How much does Barack Obama want to raise taxes? This provides a guide:
When it comes to taxes, the difference between Barack Obama and John McCain is arguably as wide as it’s been in a presidential race since Ronald Reagan and Walter Mondale battled in 1984. Sen. Obama is proposing to raise taxes more than any recent candidate, while Sen. McCain wants to cut them substantially. Most of the campaign debate has been over whose taxes would be raised, and whose cut.
Mr. Obama would roll back the 2001 and 2003 tax cuts for taxpayers in the top two brackets, raising the top two marginal rates of income tax to 36% and 39.6% from 33% and 35%. The 33% rate begins to hit this year at incomes of $164,550 for an individual and $200,300 for joint filers. Mr. Obama claims no “working families” earning less than $250,000 would pay more in taxes, but that’s because he defines income more broadly than the taxable income line on the IRS form. If you’re an individual with taxable income of $164,550, you will pay more taxes.
The Democrat would also reinstate the phaseout of the personal exemptions and itemized deductions for married couples making more than $250,000 a year. Those phaseouts would raise the top marginal tax rate for millions of taxpayers by another 1.5 percentage points.
Capital gains and dividend taxes would increase to 20% from 15% for those making more than $250,000, although capital-gains taxes on investments in “start-ups” would be eliminated.

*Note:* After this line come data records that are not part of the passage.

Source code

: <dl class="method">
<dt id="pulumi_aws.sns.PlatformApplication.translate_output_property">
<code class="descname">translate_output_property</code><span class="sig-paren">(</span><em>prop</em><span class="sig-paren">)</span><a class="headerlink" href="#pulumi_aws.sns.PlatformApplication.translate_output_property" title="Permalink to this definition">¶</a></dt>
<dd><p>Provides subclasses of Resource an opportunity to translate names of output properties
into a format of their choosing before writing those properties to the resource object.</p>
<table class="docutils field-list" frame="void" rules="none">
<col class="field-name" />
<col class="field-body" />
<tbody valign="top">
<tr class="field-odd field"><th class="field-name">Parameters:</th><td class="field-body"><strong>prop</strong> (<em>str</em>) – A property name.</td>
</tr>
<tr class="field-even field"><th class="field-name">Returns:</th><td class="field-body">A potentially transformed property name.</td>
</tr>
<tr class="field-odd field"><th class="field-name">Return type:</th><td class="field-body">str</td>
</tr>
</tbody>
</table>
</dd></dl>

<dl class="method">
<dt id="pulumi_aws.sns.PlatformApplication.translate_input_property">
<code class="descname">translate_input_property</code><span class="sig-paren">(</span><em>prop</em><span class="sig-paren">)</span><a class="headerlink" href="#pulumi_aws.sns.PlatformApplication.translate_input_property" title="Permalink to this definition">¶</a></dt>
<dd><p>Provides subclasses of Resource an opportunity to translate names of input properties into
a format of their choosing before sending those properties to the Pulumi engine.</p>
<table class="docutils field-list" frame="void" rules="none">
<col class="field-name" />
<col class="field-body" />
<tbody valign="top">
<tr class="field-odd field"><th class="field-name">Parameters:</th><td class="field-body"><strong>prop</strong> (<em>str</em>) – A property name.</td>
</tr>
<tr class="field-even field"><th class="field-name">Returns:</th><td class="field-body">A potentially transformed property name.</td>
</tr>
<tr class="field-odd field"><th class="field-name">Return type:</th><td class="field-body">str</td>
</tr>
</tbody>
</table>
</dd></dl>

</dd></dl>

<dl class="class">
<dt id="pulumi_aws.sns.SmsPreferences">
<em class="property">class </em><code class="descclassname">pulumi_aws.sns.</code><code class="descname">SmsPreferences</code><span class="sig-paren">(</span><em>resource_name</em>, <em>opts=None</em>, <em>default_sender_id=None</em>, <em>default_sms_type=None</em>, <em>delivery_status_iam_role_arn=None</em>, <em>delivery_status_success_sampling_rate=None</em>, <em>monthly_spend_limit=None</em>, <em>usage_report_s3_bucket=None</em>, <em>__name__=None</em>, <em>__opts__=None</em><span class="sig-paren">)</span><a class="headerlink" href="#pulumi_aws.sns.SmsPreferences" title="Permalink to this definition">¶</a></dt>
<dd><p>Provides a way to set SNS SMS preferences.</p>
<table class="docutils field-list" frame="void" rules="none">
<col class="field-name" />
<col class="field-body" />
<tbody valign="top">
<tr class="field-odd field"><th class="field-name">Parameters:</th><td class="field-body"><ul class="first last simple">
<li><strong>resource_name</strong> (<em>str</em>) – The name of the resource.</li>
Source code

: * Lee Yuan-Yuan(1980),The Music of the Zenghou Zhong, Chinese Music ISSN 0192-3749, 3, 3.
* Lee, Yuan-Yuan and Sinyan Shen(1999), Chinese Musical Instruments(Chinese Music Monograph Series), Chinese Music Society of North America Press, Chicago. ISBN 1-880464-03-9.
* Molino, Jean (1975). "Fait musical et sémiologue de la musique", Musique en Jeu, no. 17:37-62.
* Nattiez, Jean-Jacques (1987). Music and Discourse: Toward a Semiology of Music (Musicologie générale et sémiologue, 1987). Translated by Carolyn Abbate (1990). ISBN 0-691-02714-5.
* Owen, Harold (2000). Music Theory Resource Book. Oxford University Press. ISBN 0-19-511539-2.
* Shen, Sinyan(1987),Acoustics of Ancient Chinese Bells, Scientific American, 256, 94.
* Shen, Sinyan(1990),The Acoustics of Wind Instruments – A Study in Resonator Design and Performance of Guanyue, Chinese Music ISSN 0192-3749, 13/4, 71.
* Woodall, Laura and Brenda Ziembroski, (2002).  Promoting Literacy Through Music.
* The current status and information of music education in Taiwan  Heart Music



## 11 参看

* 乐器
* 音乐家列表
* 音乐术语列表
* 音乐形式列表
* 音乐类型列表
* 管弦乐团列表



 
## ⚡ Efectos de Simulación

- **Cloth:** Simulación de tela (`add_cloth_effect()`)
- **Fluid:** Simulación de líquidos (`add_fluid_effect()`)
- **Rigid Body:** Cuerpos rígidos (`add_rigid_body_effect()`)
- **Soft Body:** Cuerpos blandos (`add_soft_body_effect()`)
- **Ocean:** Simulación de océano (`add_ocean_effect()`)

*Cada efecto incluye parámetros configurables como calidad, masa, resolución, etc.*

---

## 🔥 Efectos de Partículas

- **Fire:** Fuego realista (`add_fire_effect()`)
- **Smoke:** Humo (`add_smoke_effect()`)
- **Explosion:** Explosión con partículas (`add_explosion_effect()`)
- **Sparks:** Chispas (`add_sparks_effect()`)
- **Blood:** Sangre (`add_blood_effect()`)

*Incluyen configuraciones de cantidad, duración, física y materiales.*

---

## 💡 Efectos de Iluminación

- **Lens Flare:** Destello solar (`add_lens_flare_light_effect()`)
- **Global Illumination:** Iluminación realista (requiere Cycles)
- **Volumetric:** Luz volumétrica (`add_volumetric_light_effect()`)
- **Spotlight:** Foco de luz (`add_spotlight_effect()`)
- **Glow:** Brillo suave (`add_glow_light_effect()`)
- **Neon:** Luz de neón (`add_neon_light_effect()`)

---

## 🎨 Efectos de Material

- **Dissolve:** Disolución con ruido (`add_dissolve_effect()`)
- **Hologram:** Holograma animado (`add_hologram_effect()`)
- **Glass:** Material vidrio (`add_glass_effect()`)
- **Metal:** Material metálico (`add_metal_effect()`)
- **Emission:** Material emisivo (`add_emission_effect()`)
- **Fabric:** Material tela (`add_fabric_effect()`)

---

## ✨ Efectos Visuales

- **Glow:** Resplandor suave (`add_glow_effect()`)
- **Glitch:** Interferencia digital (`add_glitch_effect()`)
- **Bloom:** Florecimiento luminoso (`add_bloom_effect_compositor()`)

Mr. Obama’s most dramatic departure from current tax policy is his promise to lift the cap on income on which the Social Security payroll tax is applied. Currently, the employer and employee each pay 6.2% up to $102,000, a level that is raised for inflation each year. The Obama campaign says he’d raise the payroll tax rate on incomes above $250,000 by as much as two to four percentage points — though it’s unclear if that higher rate would apply to the employee, the employer, or both.
What does it all add up to?
Taken together, these add up to about a 10-percentage-point hike in marginal tax rates for those making more than $250,000 a year, including millions of small businesses that pay taxes at individual rates. The “marginal” rate refers to the rate paid on the next dollar of income, and it has an especially strong influence on decisions to work and invest.
This ignores hints of more tax hikes to come, which Charlie Rangel and Barney Frank have suggested. And it assumes that Obama won’t look at his $4.3 trillion in new spending plans and conclude he needs to go further down the income ladder to scrape for more revenue.
When you go step by step, it strikes you how substantial the tax hikes may be. It seems incomprehensible that, in the midst of a worsening recession, Obama would still be advocating what amounts to throwing the economic car into reverse. What’s the point of all that Fed-created liquidity if you are going to suck millions and millions of dollars back out of the private sector? But that’s what Obama says he wants to do: raise taxes – lots and lots.